Anything old, anything strange, I automatically love, or almost. Which is why I've been married to the same man for 40 years, and why I guess I can stand to get up in the morning and face myself. Old and strange just about describes it.
I have my frustrations, such as getting all involved in technology I barely understand and which only seems to make me increasingly miserable. Do I need to be reminded that my life is unexciting, that nothing ever happens to me, that I've failed in almost all my life's endeavours? If I forget these things, all I have to do is go on Facebook. (Actual comments from recent posts: "Modelling my awesome new bikini in time for Barbados trip. Does this make me look fat? I. . . don't. . . think. . . so!" "My friend made a joke today and told me my awesome new hair style makes me look 15 years younger! At least I THINK she was joking. What do all of you guys think? A few thousand likes ought to do it, lol/lheart!" "This is the fabulous dress I will be wearing when I win my Oscar for pain-in-the-ass-of-the-century." Oops, made that last one up. In fact, I made them all up. Fuck 'em.)

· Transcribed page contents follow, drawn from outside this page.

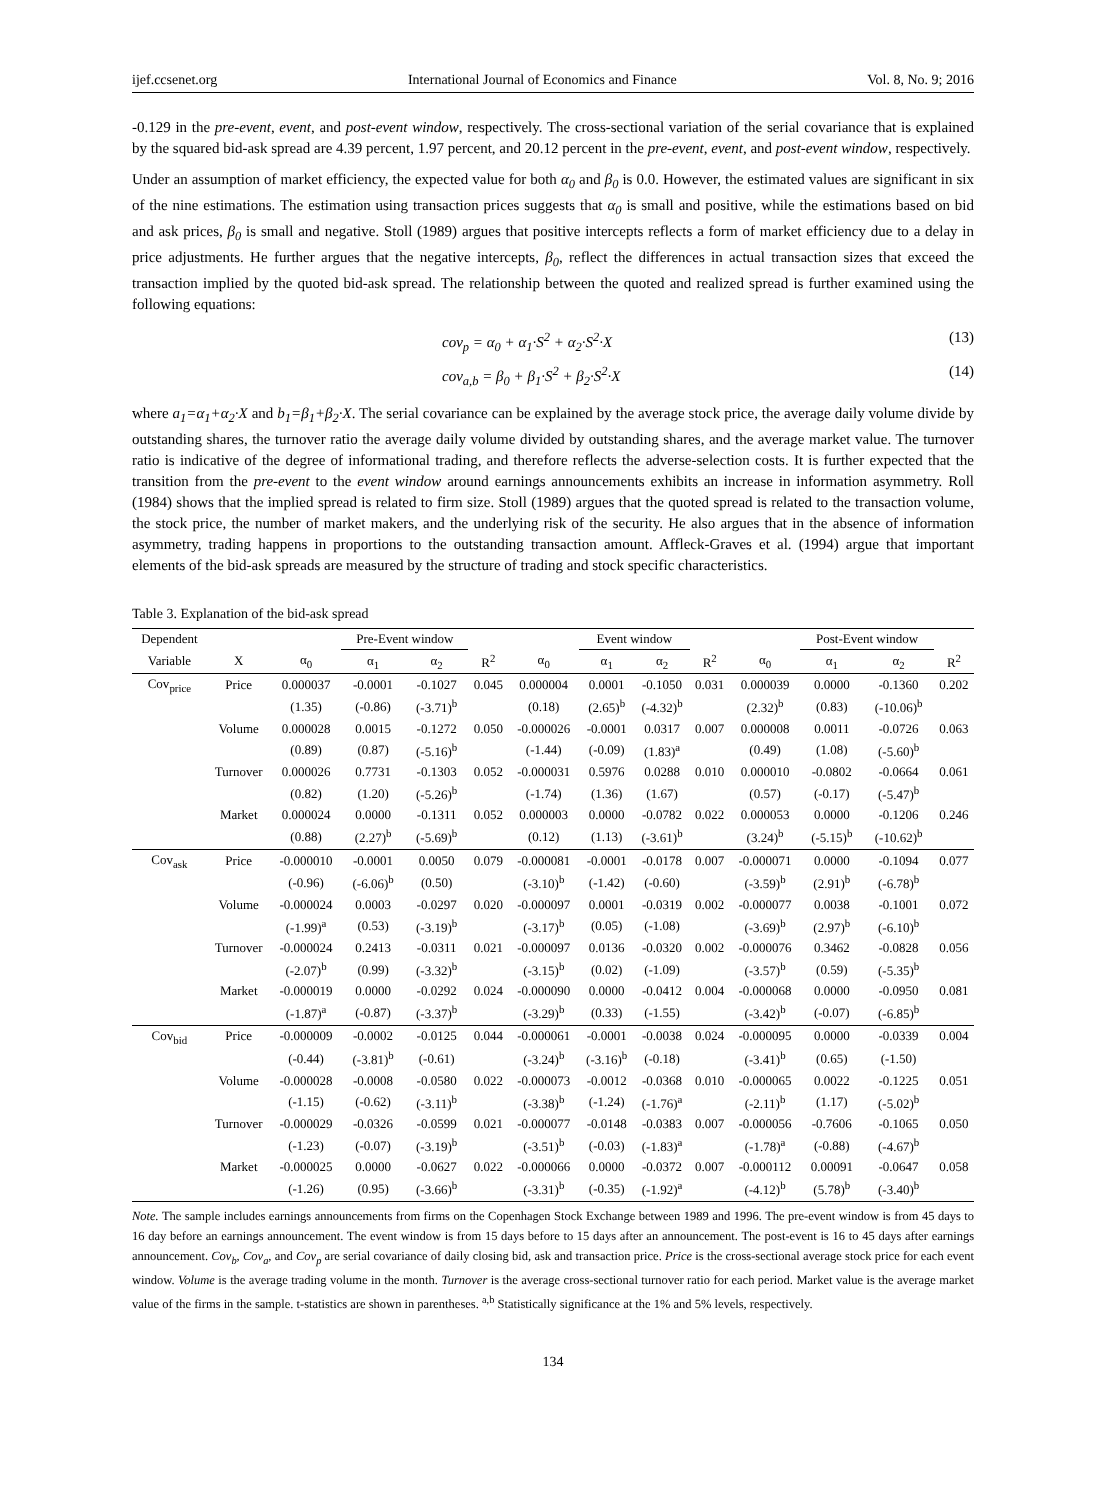ijef.ccsenet.org International Journal of Economics and Finance Vol. 8, No. 9; 2016
-0.129 in the pre-event, event, and post-event window, respectively. The cross-sectional variation of the serial covariance that is explained by the squared bid-ask spread are 4.39 percent, 1.97 percent, and 20.12 percent in the pre-event, event, and post-event window, respectively.
Under an assumption of market efficiency, the expected value for both α<sub>0</sub> and β<sub>0</sub> is 0.0. However, the estimated values are significant in six of the nine estimations. The estimation using transaction prices suggests that α<sub>0</sub> is small and positive, while the estimations based on bid and ask prices, β<sub>0</sub> is small and negative. Stoll (1989) argues that positive intercepts reflects a form of market efficiency due to a delay in price adjustments. He further argues that the negative intercepts, β<sub>0</sub>, reflect the differences in actual transaction sizes that exceed the transaction implied by the quoted bid-ask spread. The relationship between the quoted and realized spread is further examined using the following equations:
cov<sub>p</sub> = α<sub>0</sub> + α<sub>1</sub>·S<sup>2</sup> + α<sub>2</sub>·S<sup>2</sup>·X (13)
cov<sub>a,b</sub> = β<sub>0</sub> + β<sub>1</sub>·S<sup>2</sup> + β<sub>2</sub>·S<sup>2</sup>·X (14)
where a<sub>1</sub>=α<sub>1</sub>+α<sub>2</sub>·X and b<sub>1</sub>=β<sub>1</sub>+β<sub>2</sub>·X. The serial covariance can be explained by the average stock price, the average daily volume divide by outstanding shares, the turnover ratio the average daily volume divided by outstanding shares, and the average market value. The turnover ratio is indicative of the degree of informational trading, and therefore reflects the adverse-selection costs. It is further expected that the transition from the pre-event to the event window around earnings announcements exhibits an increase in information asymmetry. Roll (1984) shows that the implied spread is related to firm size. Stoll (1989) argues that the quoted spread is related to the transaction volume, the stock price, the number of market makers, and the underlying risk of the security. He also argues that in the absence of information asymmetry, trading happens in proportions to the outstanding transaction amount. Affleck-Graves et al. (1994) argue that important elements of the bid-ask spreads are measured by the structure of trading and stock specific characteristics.
Table 3. Explanation of the bid-ask spread
| Dependent | | | Pre-Event window | | | | Event window | | | | Post-Event window | | |
| --- | --- | --- | --- | --- | --- | --- | --- | --- | --- | --- | --- | --- | --- |
| Variable | X | α<sub>0</sub> | α<sub>1</sub> | α<sub>2</sub> | R<sup>2</sup> | α<sub>0</sub> | α<sub>1</sub> | α<sub>2</sub> | R<sup>2</sup> | α<sub>0</sub> | α<sub>1</sub> | α<sub>2</sub> | R<sup>2</sup> |
| Cov<sub>price</sub> | Price | 0.000037 | -0.0001 | -0.1027 | 0.045 | 0.000004 | 0.0001 | -0.1050 | 0.031 | 0.000039 | 0.0000 | -0.1360 | 0.202 |
| | | (1.35) | (-0.86) | (-3.71)<sup>b</sup> | | (0.18) | (2.65)<sup>b</sup> | (-4.32)<sup>b</sup> | | (2.32)<sup>b</sup> | (0.83) | (-10.06)<sup>b</sup> | |
| | Volume | 0.000028 | 0.0015 | -0.1272 | 0.050 | -0.000026 | -0.0001 | 0.0317 | 0.007 | 0.000008 | 0.0011 | -0.0726 | 0.063 |
| | | (0.89) | (0.87) | (-5.16)<sup>b</sup> | | (-1.44) | (-0.09) | (1.83)<sup>a</sup> | | (0.49) | (1.08) | (-5.60)<sup>b</sup> | |
| | Turnover | 0.000026 | 0.7731 | -0.1303 | 0.052 | -0.000031 | 0.5976 | 0.0288 | 0.010 | 0.000010 | -0.0802 | -0.0664 | 0.061 |
| | | (0.82) | (1.20) | (-5.26)<sup>b</sup> | | (-1.74) | (1.36) | (1.67) | | (0.57) | (-0.17) | (-5.47)<sup>b</sup> | |
| | Market | 0.000024 | 0.0000 | -0.1311 | 0.052 | 0.000003 | 0.0000 | -0.0782 | 0.022 | 0.000053 | 0.0000 | -0.1206 | 0.246 |
| | | (0.88) | (2.27)<sup>b</sup> | (-5.69)<sup>b</sup> | | (0.12) | (1.13) | (-3.61)<sup>b</sup> | | (3.24)<sup>b</sup> | (-5.15)<sup>b</sup> | (-10.62)<sup>b</sup> | |
| Cov<sub>ask</sub> | Price | -0.000010 | -0.0001 | 0.0050 | 0.079 | -0.000081 | -0.0001 | -0.0178 | 0.007 | -0.000071 | 0.0000 | -0.1094 | 0.077 |
| | | (-0.96) | (-6.06)<sup>b</sup> | (0.50) | | (-3.10)<sup>b</sup> | (-1.42) | (-0.60) | | (-3.59)<sup>b</sup> | (2.91)<sup>b</sup> | (-6.78)<sup>b</sup> | |
| | Volume | -0.000024 | 0.0003 | -0.0297 | 0.020 | -0.000097 | 0.0001 | -0.0319 | 0.002 | -0.000077 | 0.0038 | -0.1001 | 0.072 |
| | | (-1.99)<sup>a</sup> | (0.53) | (-3.19)<sup>b</sup> | | (-3.17)<sup>b</sup> | (0.05) | (-1.08) | | (-3.69)<sup>b</sup> | (2.97)<sup>b</sup> | (-6.10)<sup>b</sup> | |
| | Turnover | -0.000024 | 0.2413 | -0.0311 | 0.021 | -0.000097 | 0.0136 | -0.0320 | 0.002 | -0.000076 | 0.3462 | -0.0828 | 0.056 |
| | | (-2.07)<sup>b</sup> | (0.99) | (-3.32)<sup>b</sup> | | (-3.15)<sup>b</sup> | (0.02) | (-1.09) | | (-3.57)<sup>b</sup> | (0.59) | (-5.35)<sup>b</sup> | |
| | Market | -0.000019 | 0.0000 | -0.0292 | 0.024 | -0.000090 | 0.0000 | -0.0412 | 0.004 | -0.000068 | 0.0000 | -0.0950 | 0.081 |
| | | (-1.87)<sup>a</sup> | (-0.87) | (-3.37)<sup>b</sup> | | (-3.29)<sup>b</sup> | (0.33) | (-1.55) | | (-3.42)<sup>b</sup> | (-0.07) | (-6.85)<sup>b</sup> | |
| Cov<sub>bid</sub> | Price | -0.000009 | -0.0002 | -0.0125 | 0.044 | -0.000061 | -0.0001 | -0.0038 | 0.024 | -0.000095 | 0.0000 | -0.0339 | 0.004 |
| | | (-0.44) | (-3.81)<sup>b</sup> | (-0.61) | | (-3.24)<sup>b</sup> | (-3.16)<sup>b</sup> | (-0.18) | | (-3.41)<sup>b</sup> | (0.65) | (-1.50) | |
| | Volume | -0.000028 | -0.0008 | -0.0580 | 0.022 | -0.000073 | -0.0012 | -0.0368 | 0.010 | -0.000065 | 0.0022 | -0.1225 | 0.051 |
| | | (-1.15) | (-0.62) | (-3.11)<sup>b</sup> | | (-3.38)<sup>b</sup> | (-1.24) | (-1.76)<sup>a</sup> | | (-2.11)<sup>b</sup> | (1.17) | (-5.02)<sup>b</sup> | |
| | Turnover | -0.000029 | -0.0326 | -0.0599 | 0.021 | -0.000077 | -0.0148 | -0.0383 | 0.007 | -0.000056 | -0.7606 | -0.1065 | 0.050 |
| | | (-1.23) | (-0.07) | (-3.19)<sup>b</sup> | | (-3.51)<sup>b</sup> | (-0.03) | (-1.83)<sup>a</sup> | | (-1.78)<sup>a</sup> | (-0.88) | (-4.67)<sup>b</sup> | |
| | Market | -0.000025 | 0.0000 | -0.0627 | 0.022 | -0.000066 | 0.0000 | -0.0372 | 0.007 | -0.000112 | 0.00091 | -0.0647 | 0.058 |
| | | (-1.26) | (0.95) | (-3.66)<sup>b</sup> | | (-3.31)<sup>b</sup> | (-0.35) | (-1.92)<sup>a</sup> | | (-4.12)<sup>b</sup> | (5.78)<sup>b</sup> | (-3.40)<sup>b</sup> | |
Note. The sample includes earnings announcements from firms on the Copenhagen Stock Exchange between 1989 and 1996. The pre-event window is from 45 days to 16 day before an earnings announcement. The event window is from 15 days before to 15 days after an announcement. The post-event is 16 to 45 days after earnings announcement. Cov<sub>b</sub>, Cov<sub>a</sub>, and Cov<sub>p</sub> are serial covariance of daily closing bid, ask and transaction price. Price is the cross-sectional average stock price for each event window. Volume is the average trading volume in the month. Turnover is the average cross-sectional turnover ratio for each period. Market value is the average market value of the firms in the sample. t-statistics are shown in parentheses. <sup>a,b</sup> Statistically significance at the 1% and 5% levels, respectively.
134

And so I turn to this blog, which is nearly not read at all except for the odd freakish post that has gone into the thousands, even tens of thousands. I swear I got in excess of 100,000 views on one quirky post that I took down by request of a man whose photos I had used by mistake. My one chance at glory.
So I tell myself, just do what you want to do. Don't worry about being "popular" or even being read or any of that will-the-world-ever-understand-me shit. It's about time I gave it up anyway. It's really very adolescent and a waste of time.
I have a book coming out in the spring (The Glass Character), a new novel written around the life and career of silent screen legend Harold Lloyd, and it terrifies me to think how I will go about trying to promote it. I am not one of these people who is good at networking, though some seem to have a positive genius for it. I'm shy and introverted, that is the cloth I am cut from, and trying to turn myself inside-out for the sake of popularity alarms me no end.
At any rate, the point I am working up to so feverishly is that I don't want to try for anything any more. I'll do this for fun, my own fun. Harold will sink or swim - I still think he has the potential to go "big" in the right hands - but the unstable and even wildly wonky world of publishing can't and won't guarantee me anything at all. What I really want is to try to salvage the original joy I felt in writing and pursue THAT rather than some bizarre notion of "fame". If I lose money, it won't be anything new.
So! This is why the logos, which are my newest obsession. I think gifs were made for this, because logos are mini-dramas only a few seconds long, moving signatures/trademarks of film and TV studios past and present. The past few gifs illustrate the evolution of the MGM Lion, who at first was merely the Goldwyn lion and who didn't even roar, just sat there looking confused. In the first one he looks neurasthenic and twitchy. The third one gradually works up to it with a series of facial twitches - surely they must've given "something" to these lions to make them so docile. The final one is so handsome I can't stop looking at it.
I think this all started with Universal logos, which I have always particularly loved. This one from the '30s is almost hallucinogenic, with a 3D effect that predated even those goofy 1950s horror movies with the cardboard glasses.
Don't look at this one too long!
For some reason this one reminds me of the first King Kong movie. I think just the idea of a plane flying around the world appealed to audiences' sense of adventure and escape.
These are beauties, early Paramount logos from the silent/earlie talkie era. I love the dreamlike quality and the way the writing and the mountain evolves. No "A Gulf/Western Company" either, to spoil the effect. This is pure shimmering magic, making me glad I am alive in the time of YouTube!
Old film has a powerful transportive effect on me, which is how I happened to get involved with Harold Lloyd (the rat!) to begin with. But can you see why? It's stepping over a threshhold, spooky and seductive, and I want to go, I really do want to get out of here and go somewhere else where it's warm and people are kind.
Now this is beautiful, and strange. The Pathe logo comes up on all of Harold Lloyd's early movies, a production company no doubt, and I do remember a rooster logo, but this! It's almost shocking because it's so unexpected. Pathe still exists today, in what form I don't know. It's sort of like the Benz automobile, a ghost that never goes away. Was the rooster a way of trumping the seedy-looking lion that lay there looking confused? If so, it worked. Nice idea: the chicken outroars the lion.